Per principio di non-contraddizione si intende che se
noi affermiamo che "ieri Bill vide Monica" non possiamo dire il
contrario, e cioè che "ieri Bill non vide Monica." Al di fuori di un
preciso ambito categoriale in pratica il detto principio potrebbe
essere applicato solo a determinate condizioni e cesserebbe quindi di
avere un valore obiettivo. Ad esempio: Aristotele sostiene che le
relazioni non sono "sostanze". Pertanto di una relazione si potrebbero
probabilmente avere versioni e definizioni contraddittorie, se non
nello stesso senso, quantomeno allo stesso tempo. Ad esempio: il
rapporto tra Platone ed Aristotele fu, ad un tempo, di accordo e
disaccordo. L'espressione seguente potrebbe servire da esempio:
"Aristotele si riconobbe in molte posizioni platoniche e
contemporaneamente ne confutò altre." Se per "tempo" non si considera
solo l'istante, o la successione del movimento, come suggerì lo stesso
Aristotele, ma un periodo determinato, ad esempio tutto il tempo che ci
volle ad Aristotele per tenere una lezione su Platone, l'espressione
non è contraddittoria. Ma non è contraddittoria perchè l'affermazione
non riguarda una sostanza (o Platone, o Aristotele) ma la relazione tra
Platone ed Aristotele secondo un certo discorso fatto dallo stesso
Aristotele. In realtà questo principio è dunque applicabile sempre e
solo in presenza di un discorso limitato a precise circostanze
spazio-temporali e quindi definito in modo categorico rispetto ad una
sostanza. Altrimenti occorrerebbe convenzionalizzarlo, cioè stabilire
sempre a quale periodo di tempo ed in quale senso ogni predicazione
viene riferita. Un altro problema potrebbe essere quello di definire un
elenco di sostanze, oppure di escludere cosa non è sostanza; ad
esempio: religione, filosofia, scienza, matematica non sono sostanze.
Di esse è abbastanza difficile dire sono qui, sono lì, o dove sono ora.

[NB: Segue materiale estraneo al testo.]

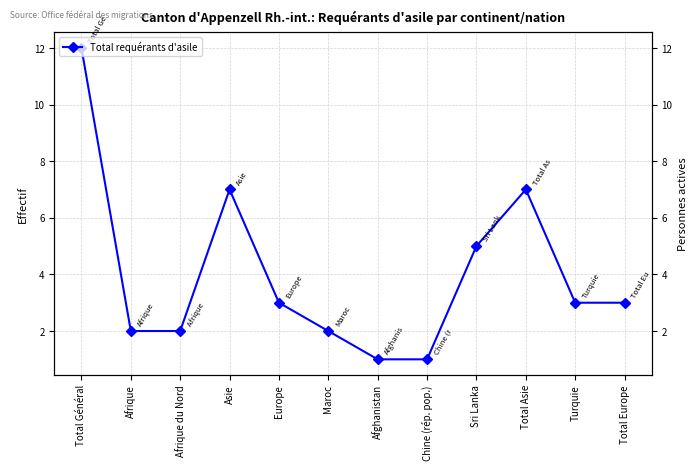

The chart shows a value of 7 at Asie. True or false?

True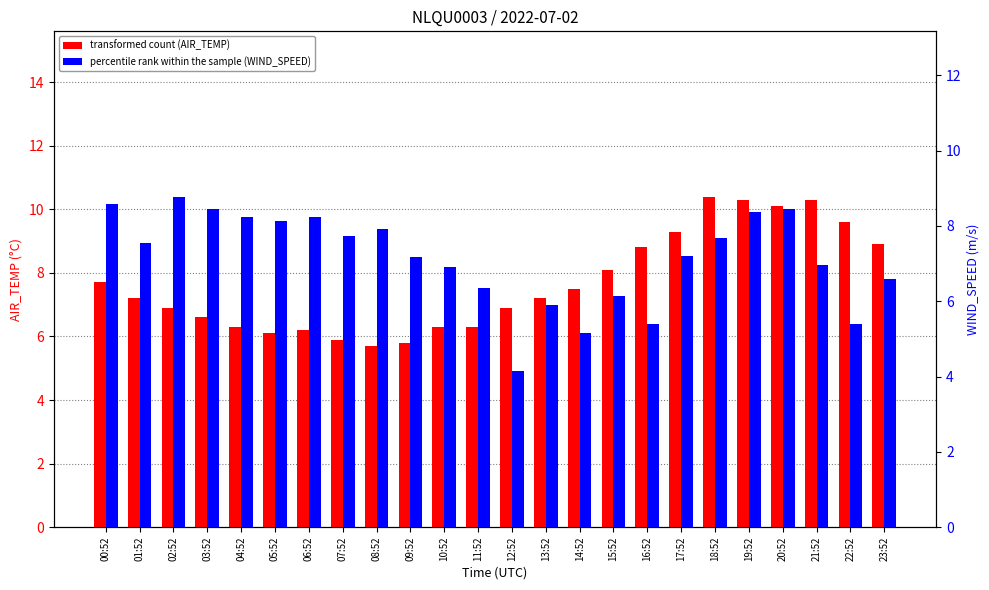

At which label does WIND_SPEED reach its minimum?

12:52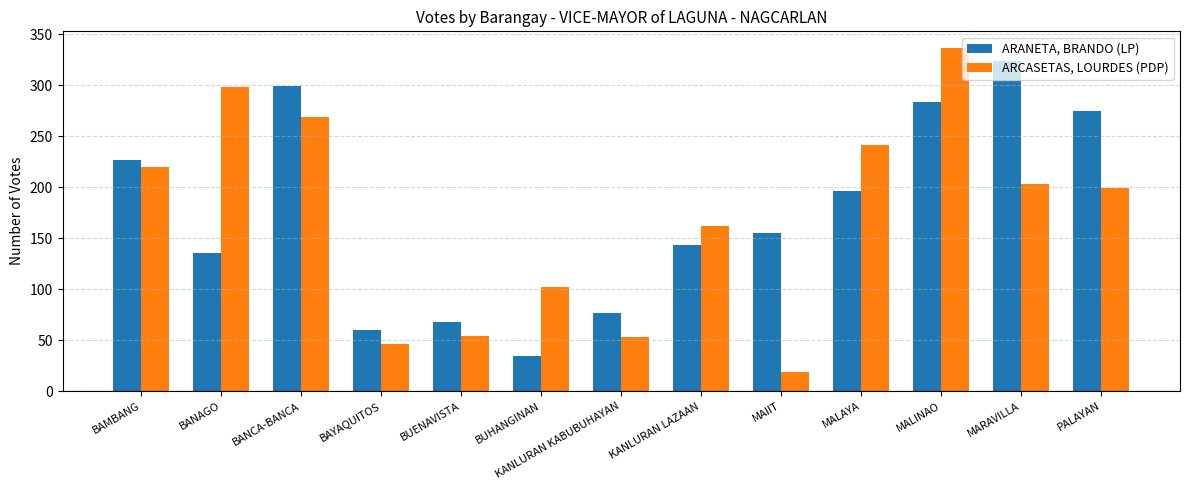

Which series changed the most between KANLURAN KABUBUHAYAN and PALAYAN?

ARANETA, BRANDO (LP)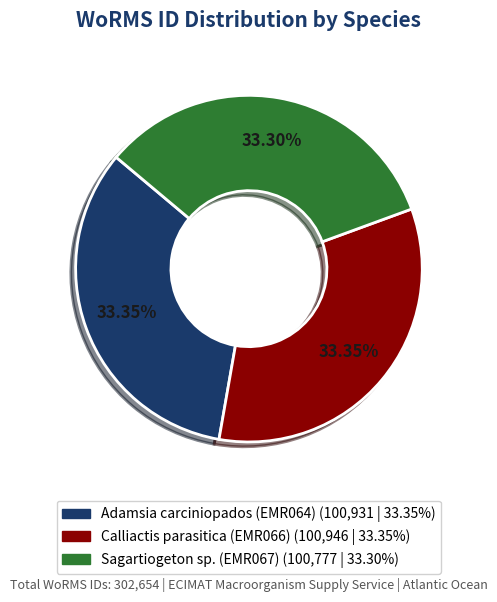

Is it true that Adamsia carciniopados (EMR064) is 26% of the pie?

False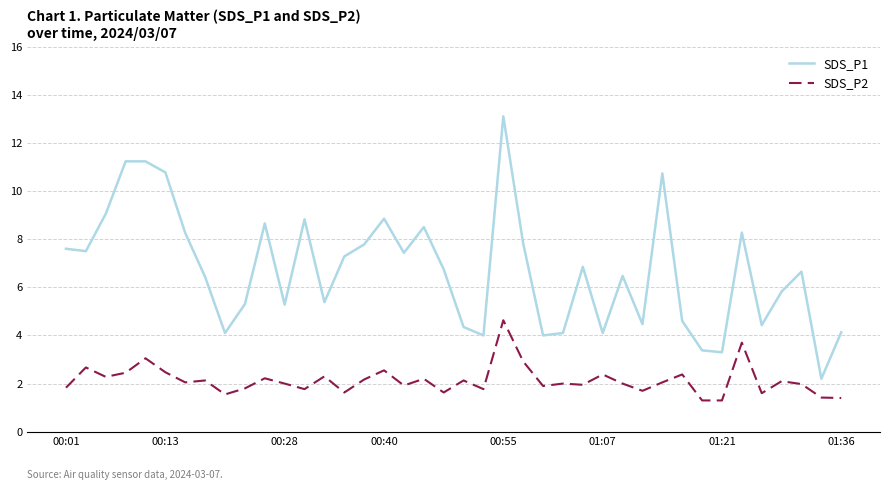

What is the minimum value shown in the chart?

1.3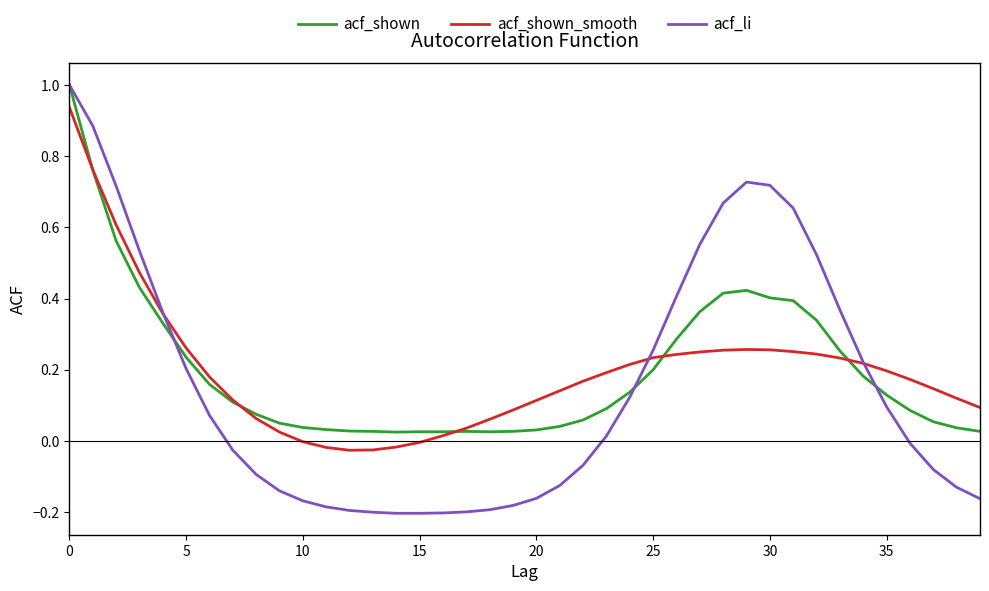

Which series has the widest spread of values?

acf_li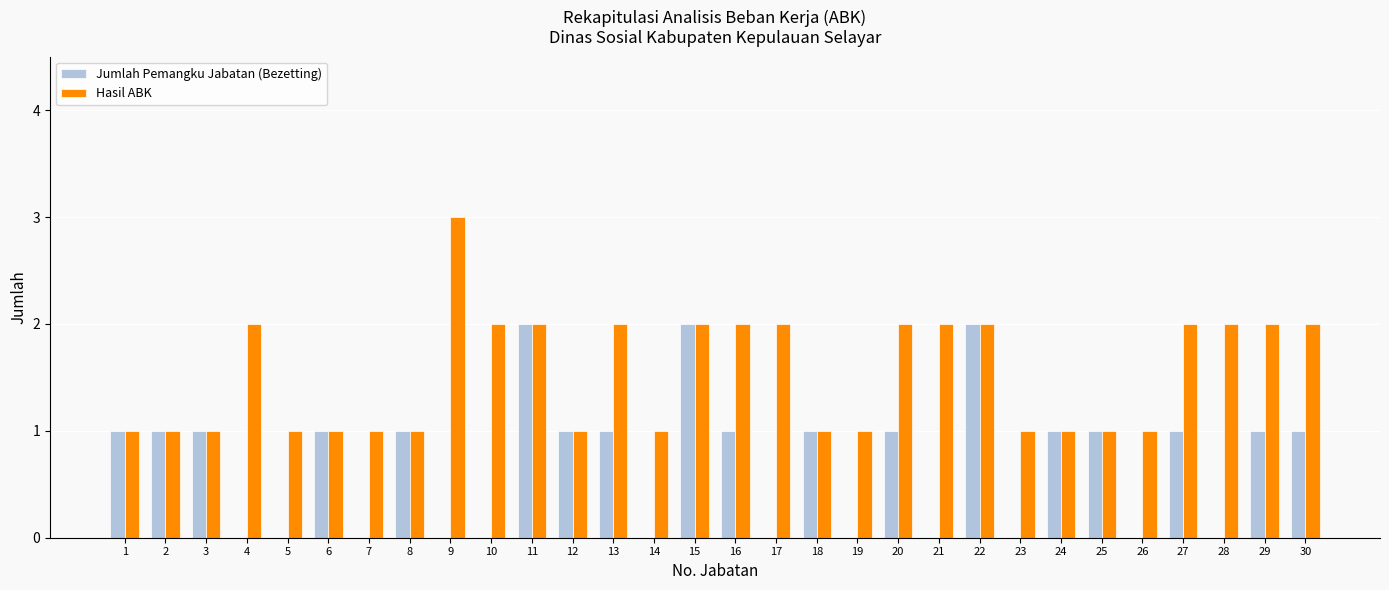

How many groups of bars are there?

30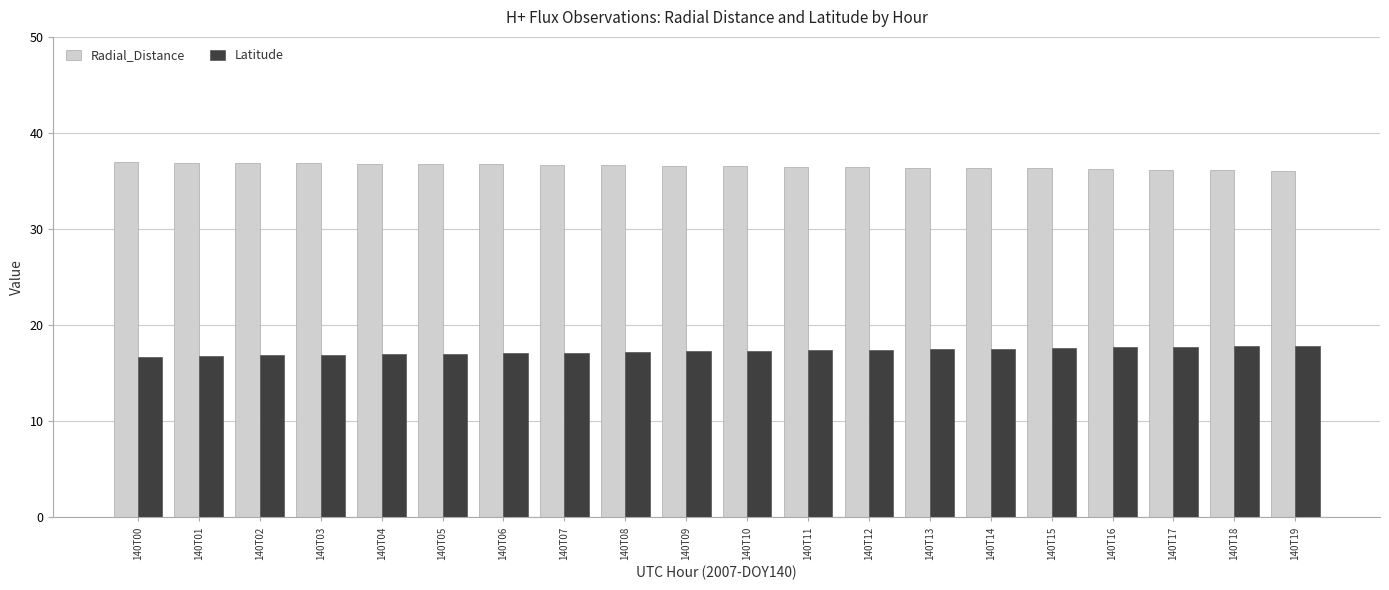

What is the maximum value for Latitude?

17.9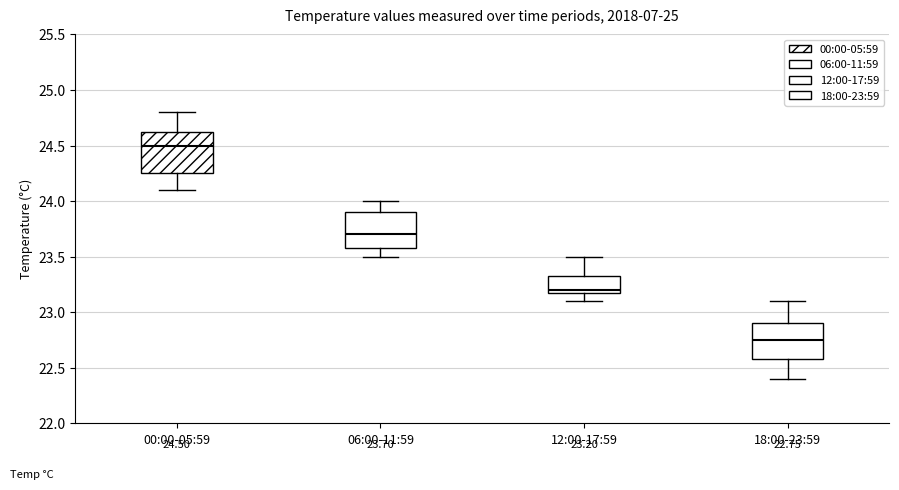

Comparing the boxes themselves (not the whiskers), which one is the tallest?

00:00-05:59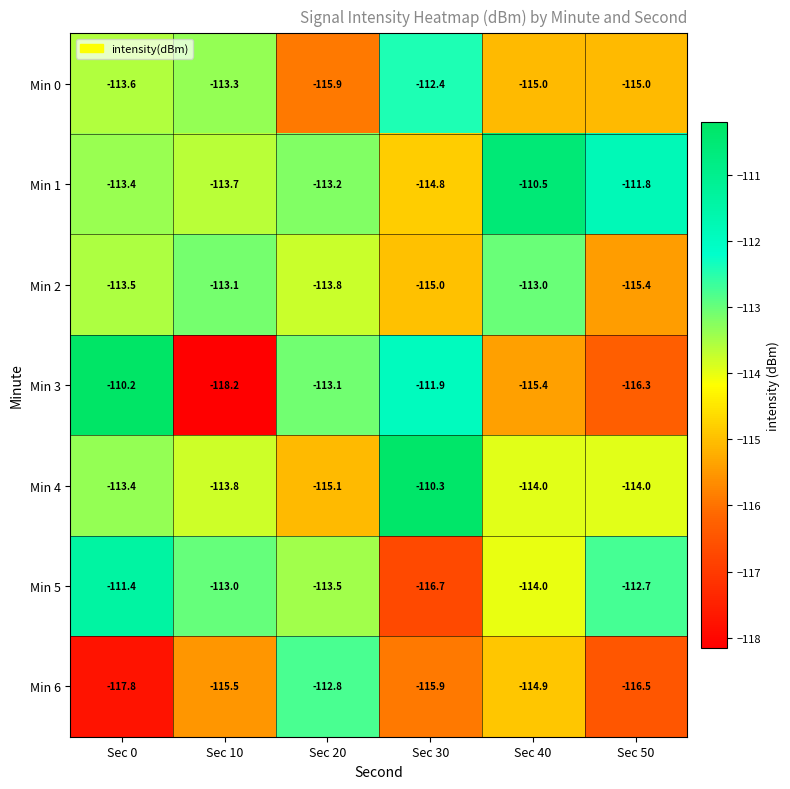

Where is Min 5 nearest to the value -114?

Sec 40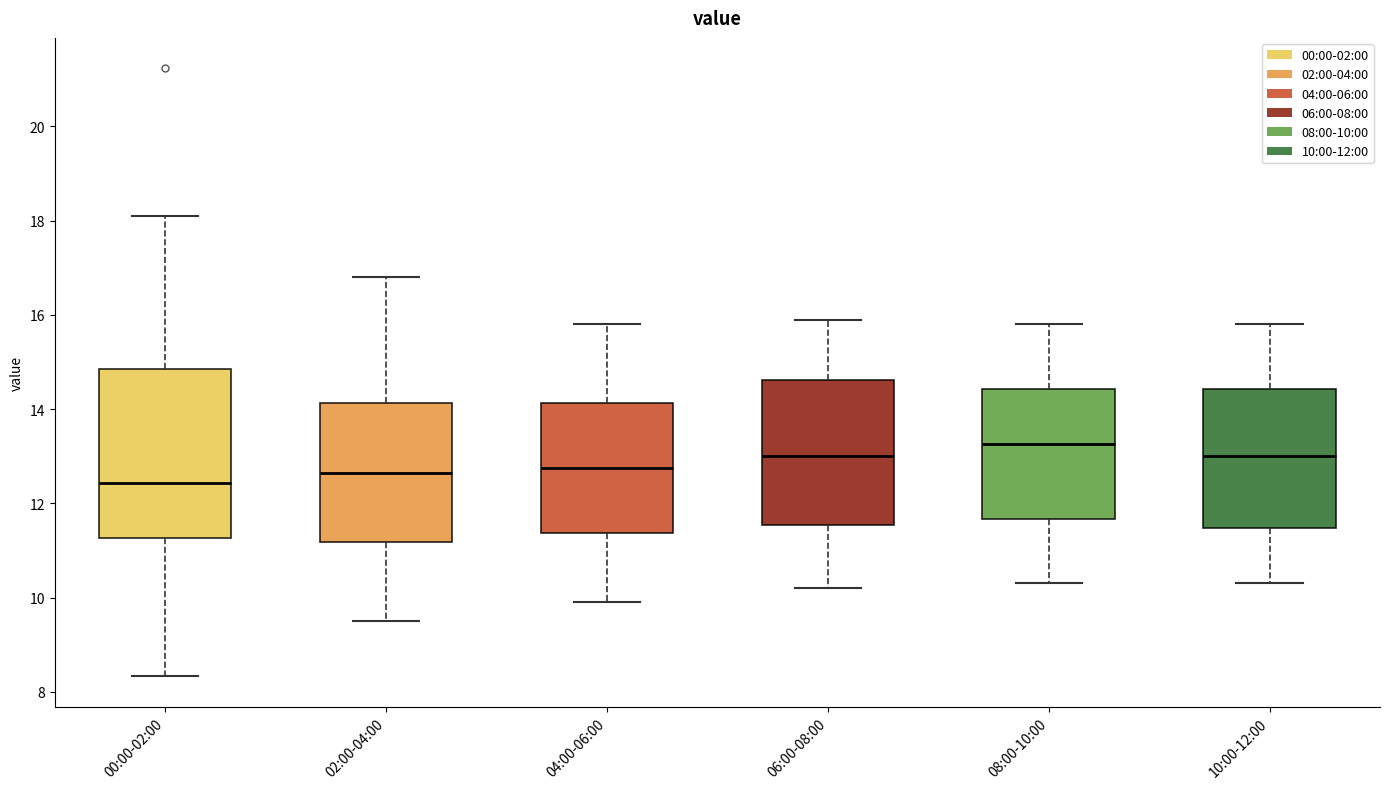

Comparing the boxes themselves (not the whiskers), which one is the tallest?

00:00-02:00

Esistono solo perchè alcuni esseri umani le coltivano. Ed ad un tempo
possono servire o non servire, essere coltivate oppure trascurate.
Analogamente chi trascura la "filosofia" in realtà segue una "sua"
filosofia ecc... O anche: "la matematica si basa sui numeri, sulla
misurazione delle quantità e sulle 4 operazioni aritmetiche, ma la
matematica attuale si fonda sull'assiomatizzazione e si disinteressa
dei numeri e del loro significato". Ora il principio di
non-contraddizione fu espresso così:"E' impossibile che una stessa cosa
(cioè una stessa sostanza di cui stiamo predicando una delle
summenzionate dieci categorie ndcactus) appartenga e non appartenga
alla stessa cosa nello stesso tempo e sotto lo stesso aspetto."